Richard Camlin, senior interpreter for the Belle M. Baruch Foundation's Hobcaw Barony, near Georgetown, embraces the emergence of daffodils and "dogwoods about to break open and start blooming."

"That's what I like as the mark of spring out here," he said last week.

Camlin said any big white tree on Hobcaw's 17,500 acres "stands out so much" at this time of year, and so do azaleas breaking buds for their hues about to dawn.

"The color changes: That's a big thing to me," he said. "We're starting to see turtles, snakes and alligators."

Birding galore

Farther north in Georgetown County, across from Brookgreen, Mike Walker said Huntington Beach State Park opens its wings in spring for the return of migratory birds in what he called "easily the best birding site" in the state.

"You can see almost every wading-bird species in South Carolina," said Walker, an interpretive ranger at the park.

Other frequenting feathered friends at the park, such as painted buntings, will return shortly.

"They're psychedelic," Walker said.

He said visitors to the park expect to see certain birds and wildlife at the park, and the causeway into the park brings two gateways, with a freshwater marsh to the north and salt marsh on the south.

Whether people want to check out alligators or fiddler crabs, guests can access two observation decks in the marshes, both of which have been rebuilt, replacing structures dating to 1989, the year Hurricane Hugo made landfall in McClellanville.

The park's education center, by the salt marsh, also boasts some new features, such as a touch tank with a stingray and horseshoe crab.

Walker said shorebirds will start nesting shortly, a sure sign of spring at the park. The sight of a piping plover, a species in decline, excited him, just as a flock of wood storks still does in summer.

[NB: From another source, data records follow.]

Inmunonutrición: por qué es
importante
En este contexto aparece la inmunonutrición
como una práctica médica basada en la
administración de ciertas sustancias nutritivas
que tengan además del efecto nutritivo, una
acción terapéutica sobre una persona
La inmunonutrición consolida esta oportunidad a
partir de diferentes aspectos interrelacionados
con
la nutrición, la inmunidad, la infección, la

"I remember in August 1991, I saw just one stork," he said. "Now I'll see 300 in a day."

Walker said in 20 years of park ranger work, he has noticed that people dig more - and bigger and deeper - holes in the sand, "the most dangerous things on the beach." He said if everyone who builds a hole would situate them below the high-tide line, or fill them in afterward, it improves safety for people and the wildlife, especially for sea turtles that will come ashore to lay their eggs at nighttime, and the hatchlings that will begin their lives by crawling into the surf.

In tune with nature

Another longtime interpretive ranger, Ann Malys Wilson, has been planning for Myrtle Beach State Park's fourth annual "Park Palooza," a tradition begun in 2008 for the first Saturday in April. About six or seven park staff members and 20 volunteers team up for the event.

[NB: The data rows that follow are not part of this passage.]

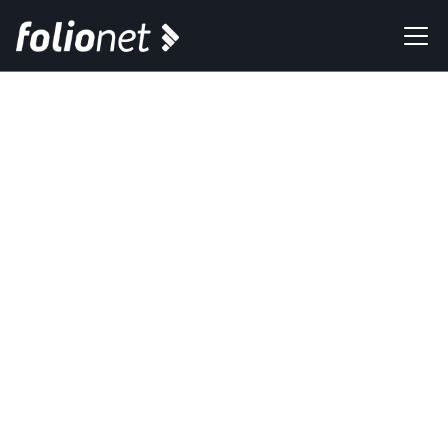
Newsletter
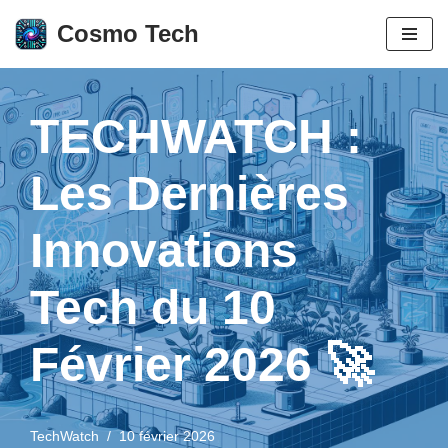
Cosmo Tech
Aller
au
contenu
TECHWATCH :
Les Dernières
Innovations
Tech du 10
Février 2026 🚀
TechWatch
10 février 2026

For five hours on April 2, park guests of all ages can take part in activities such as orienteering with compasses, helping with seed and tree planting, and making animal tracks with plaster.

"We keep trying to add different programs," Wilson said. "This is not just for kids."

Like at Huntington Beach, the pace of Myrtle Beach State Park's nature programs throughout the week also picks up for spring and summer.

Last Saturday, the park began a campfire-cooking series, tackling different recipes on the second Saturday monthly through May.

"The great thing about outdoor camp cooking is everything might not work that day," Wilson said. "That's the fun of it. It's not always a home run. That's the joy of trying new things."

She said the staff also learns new cooking techniques through experimentation, and coping with the weather.

Wilson called apamascos, which bloom in early April, "the most gorgeous flowers."

April and October reign as the most spectacular months for Wilson at the park.

"People are shocked by how beautiful our park is in April," she said. "And we have red-bud trees blooming. We have all these fresh greens."

Spring peepers' evening serenades by the pond along the road into the park also tickle Wilson's ears as a new season dawns.

"Our park is such a special place," she said. "Even in the different parts of the day, it's different, depending on the sun, clouds and the weather. Even after a rain, it's gorgeous."